Most of the jobs created in North Carolina in the last few years would have been created anyway, without the policies of McCrory and the General Assembly—the tax cuts for corporations and the wealthy, the drastic reductions in unemployment insurance for laid off workers, and the dismantling of state regulations that protect the environment.
That’s not liberal spin.
That is the conclusion of a prominent conservative commentator in a recent column extolling the virtues of those regressive policy decisions in the last few years and painting a rosy picture of how the state’s economy has fared with Republicans in charge.
There are plenty of misleading claims in the column too but the conclusion is important to remember in this political year when the propaganda mills are churning out talking points bragging about how well North Carolina is doing thanks to the decisions made in Raleigh.
The fact that the corporate tax breaks and unemployment insurance cuts had little to do with the state’s recovery is only one of the things to remember about the alleged Carolina Comeback that McCrory frequently touts. Here, courtesy of the N.C. Budget & Tax Center, are six more.
1) North Carolina has made little progress recently in reducing unemployment. The national unemployment rate fell by almost a full percentage point in 2015 to 4.9 percent in January 2016. The North Carolina rate is still at 5.6 percent and all four states that border North Carolina have a lower unemployment rate. Too many people are still having a hard time finding a job.
2) North Carolina is not adding jobs fast enough to keep pace with its growing workforce. Job growth in the state is not even in the top ten and trails other southern states like Georgia, Tennessee, Florida, etc.
3) Many parts of North Carolina are still struggling years after the recovery from the Great Recession began. In 79 of the state’s 100 counties there were more people looking for work in January than before the recession and 65 counties have fewer jobs than before the recession began.
4) The disparity in overall economic well-being varies dramatically across the state. A recent Prosperity Watch report from the Budget & Tax Center finds that not only is the average child poverty rate in North Carolina a disturbing 24.1 percent, it ranges up to more than 40 percent in some counties.

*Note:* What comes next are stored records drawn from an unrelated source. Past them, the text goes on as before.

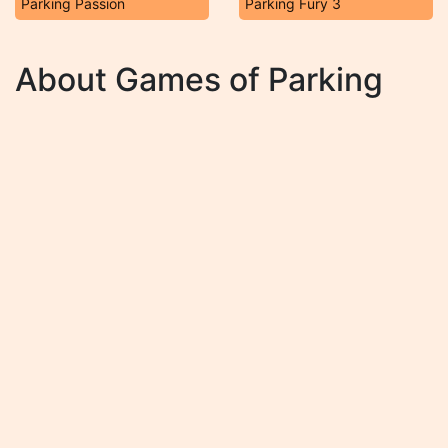
Parking Passion
Parking Fury 3
About Games of Parking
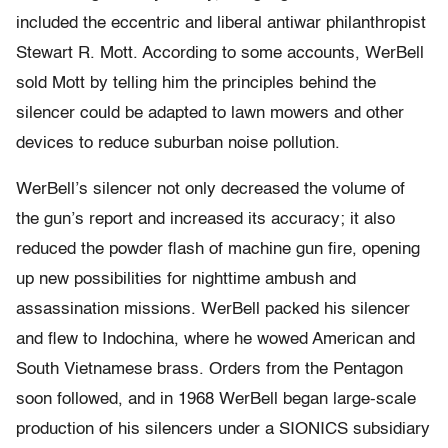
included the eccentric and liberal antiwar philanthropist
Stewart R. Mott. According to some accounts, WerBell
sold Mott by telling him the principles behind the
silencer could be adapted to lawn mowers and other
devices to reduce suburban noise pollution.
WerBell’s silencer not only decreased the volume of
the gun’s report and increased its accuracy; it also
reduced the powder flash of machine gun fire, opening
up new possibilities for nighttime ambush and
assassination missions. WerBell packed his silencer
and flew to Indochina, where he wowed American and
South Vietnamese brass. Orders from the Pentagon
soon followed, and in 1968 WerBell began large-scale
production of his silencers under a SIONICS subsidiary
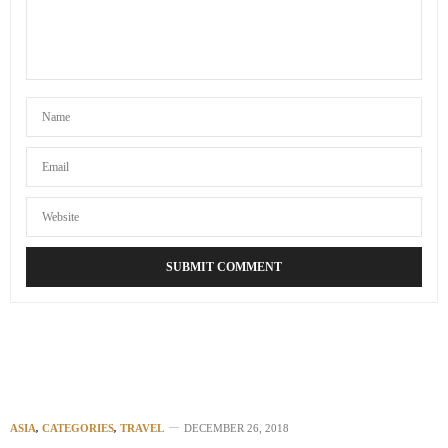
ASIA
,
CATEGORIES
,
TRAVEL
DECEMBER 26, 2018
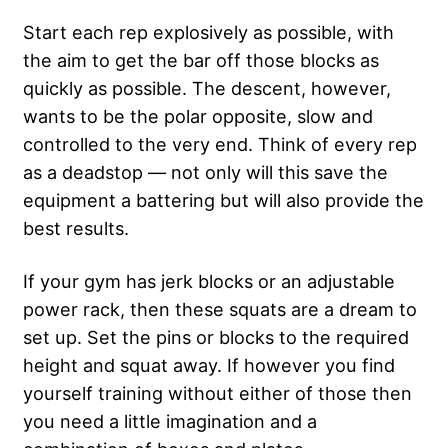
Start each rep explosively as possible, with
the aim to get the bar off those blocks as
quickly as possible. The descent, however,
wants to be the polar opposite, slow and
controlled to the very end. Think of every rep
as a deadstop — not only will this save the
equipment a battering but will also provide the
best results.
If your gym has jerk blocks or an adjustable
power rack, then these squats are a dream to
set up. Set the pins or blocks to the required
height and squat away. If however you find
yourself training without either of those then
you need a little imagination and a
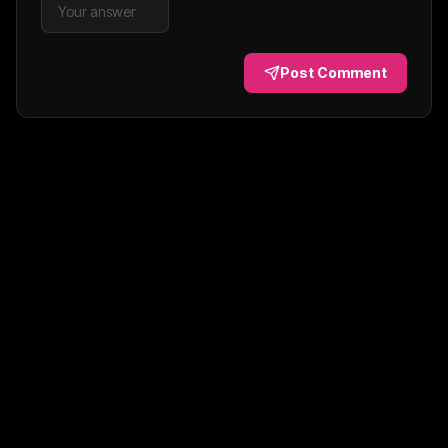
Post Comment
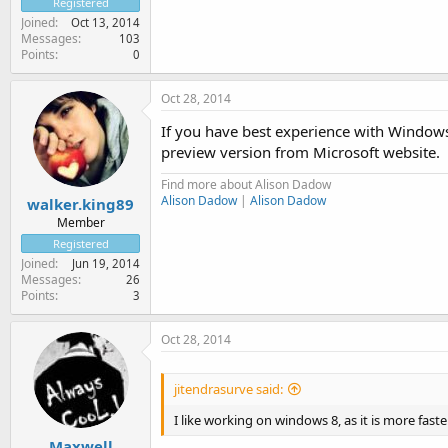
Registered
Joined
Oct 13, 2014
Messages
103
Points
0
Oct 28, 2014
If you have best experience with Windows 
preview version from Microsoft website.
Find more about Alison Dadow
Alison Dadow
|
Alison Dadow
walker.king89
Member
Registered
Joined
Jun 19, 2014
Messages
26
Points
3
Oct 28, 2014
jitendrasurve said:
I like working on windows 8, as it is more fast
Maxwell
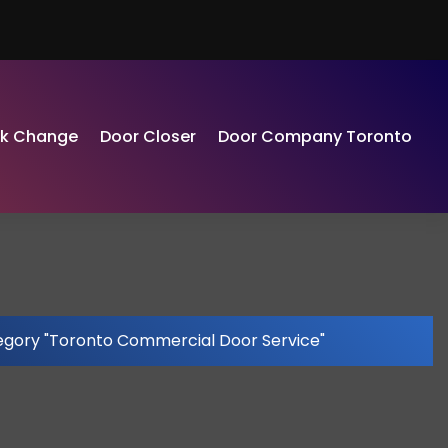
ck Change
Door Closer
Door Company Toronto
egory "Toronto Commercial Door Service"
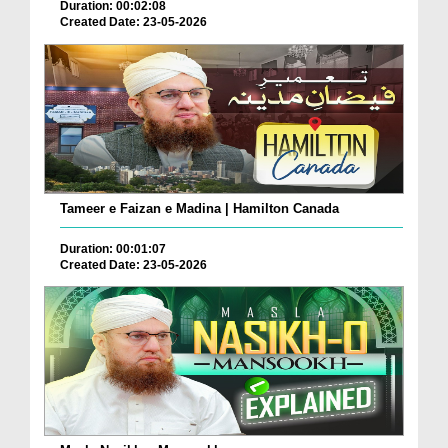
Duration: 00:02:08
Created Date: 23-05-2026
Tameer e Faizan e Madina | Hamilton Canada
Duration: 00:01:07
Created Date: 23-05-2026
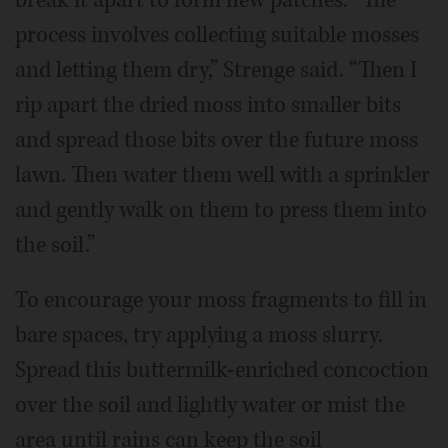
process involves collecting suitable mosses
and letting them dry,” Strenge said. “Then I
rip apart the dried moss into smaller bits
and spread those bits over the future moss
lawn. Then water them well with a sprinkler
and gently walk on them to press them into
the soil.”
To encourage your moss fragments to fill in
bare spaces, try applying a moss slurry.
Spread this buttermilk-enriched concoction
over the soil and lightly water or mist the
area until rains can keep the soil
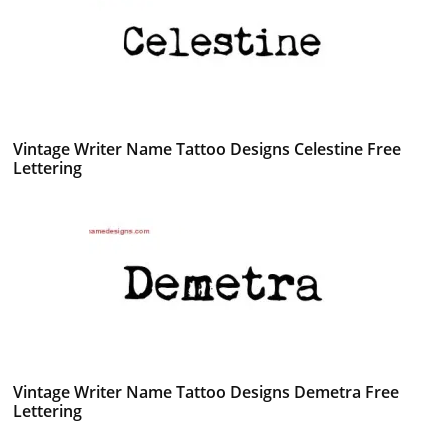
Vintage Writer Name Tattoo Designs Celestine Free
Lettering
Vintage Writer Name Tattoo Designs Demetra Free
Lettering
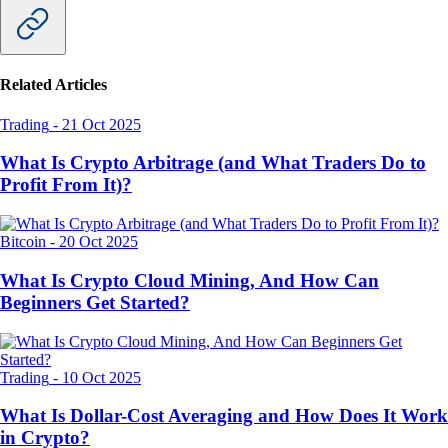
Related Articles
Trading
-
21 Oct 2025
What Is Crypto Arbitrage (and What Traders Do to
Profit From It)?
Bitcoin
-
20 Oct 2025
What Is Crypto Cloud Mining, And How Can
Beginners Get Started?
Trading
-
10 Oct 2025
What Is Dollar-Cost Averaging and How Does It Work
in Crypto?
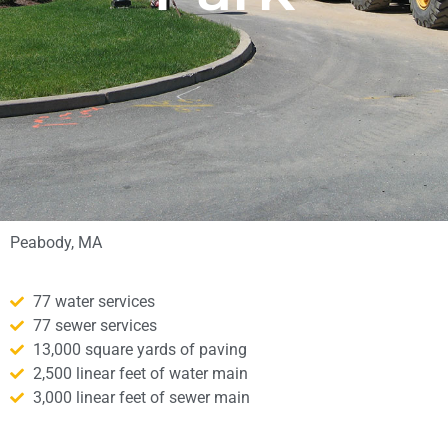
Peabody, MA
77 water services
77 sewer services
13,000 square yards of paving
2,500 linear feet of water main
3,000 linear feet of sewer main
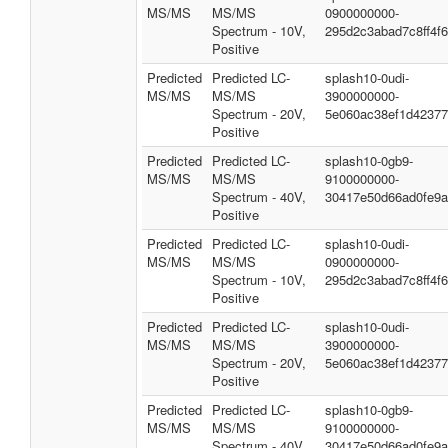
MS/MS
MS/MS
0900000000-
Spectrum - 10V,
295d2c3abad7c8ff4f
Positive
Predicted
Predicted LC-
splash10-0udi-
MS/MS
MS/MS
3900000000-
Spectrum - 20V,
5e060ac38ef1d42377
Positive
Predicted
Predicted LC-
splash10-0gb9-
MS/MS
MS/MS
9100000000-
Spectrum - 40V,
30417e50d66ad0fe9a
Positive
Predicted
Predicted LC-
splash10-0udi-
MS/MS
MS/MS
0900000000-
Spectrum - 10V,
295d2c3abad7c8ff4f
Positive
Predicted
Predicted LC-
splash10-0udi-
MS/MS
MS/MS
3900000000-
Spectrum - 20V,
5e060ac38ef1d42377
Positive
Predicted
Predicted LC-
splash10-0gb9-
MS/MS
MS/MS
9100000000-
Spectrum - 40V,
30417e50d66ad0fe9a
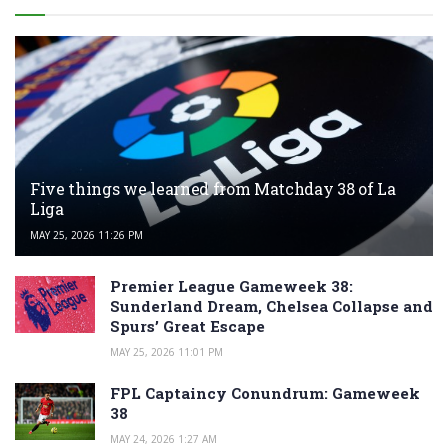
Five things we learned from Matchday 38 of La
Liga
MAY 25, 2026 11:26 PM
Premier League Gameweek 38:
Sunderland Dream, Chelsea Collapse and
Spurs’ Great Escape
MAY 25, 2026 11:01 PM
FPL Captaincy Conundrum: Gameweek
38
MAY 24, 2026 1:27 AM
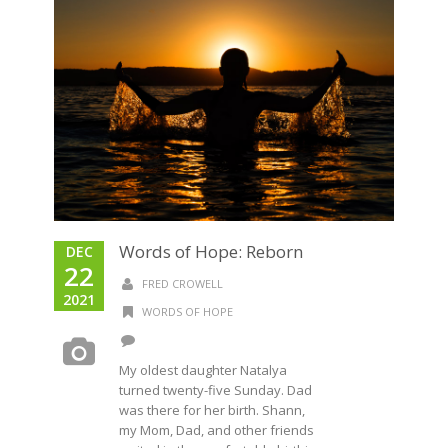
Words of Hope: Reborn
DEC
22
FRED CROWELL
2021
WORDS OF HOPE
My oldest daughter Natalya
turned twenty-five Sunday. Dad
was there for her birth. Shann,
my Mom, Dad, and other friends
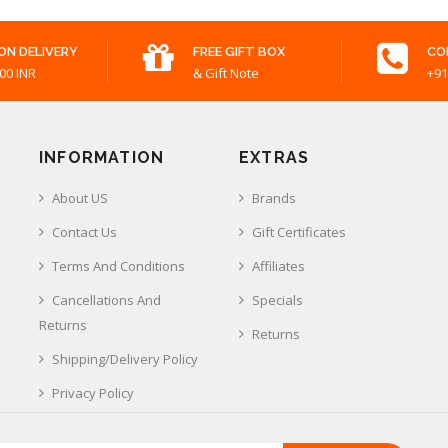
ON DELIVERY
FREE GIFT BOX
CO
00 INR
& Gift Note
+91
INFORMATION
EXTRAS
About US
Brands
Contact Us
Gift Certificates
Terms And Conditions
Affiliates
Cancellations And
Specials
Returns
Returns
Shipping/Delivery Policy
Privacy Policy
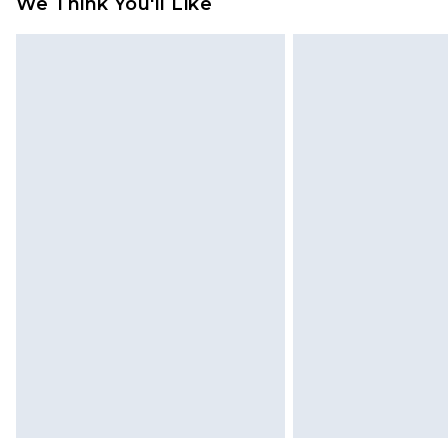
We Think You'll Like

5) Wages in North Carolina are not keeping up with other states. The weekly wages of the average worker in the state grew only 1.5 percent 2014 to 2015. That is less than workers gained in Virginia, South Carolina, Georgia and many other states. People with jobs are still working hard, they are just not making as much as their counterparts in other places.
6) Tax cuts have not made our economy grow faster. The national recovery deserves most of the credit for the improvement in North Carolina. And several neighboring states that have not cut taxes have seen their economy grow more. It turns that giving tax breaks to corporations and the wealthy doesn’t result in an economic boom for everybody else—or even most people.
None of these inconvenient facts are likely to make it into the talking points of politicians defending the actions of the last few years.
The truth is things have improved in North Carolina like they have across the nation but workers are still struggling to find jobs that pay a decent wage and the tax system favors those at the top even more than it used to.
There are a lot of ways to describe all that, but comeback is not one of them.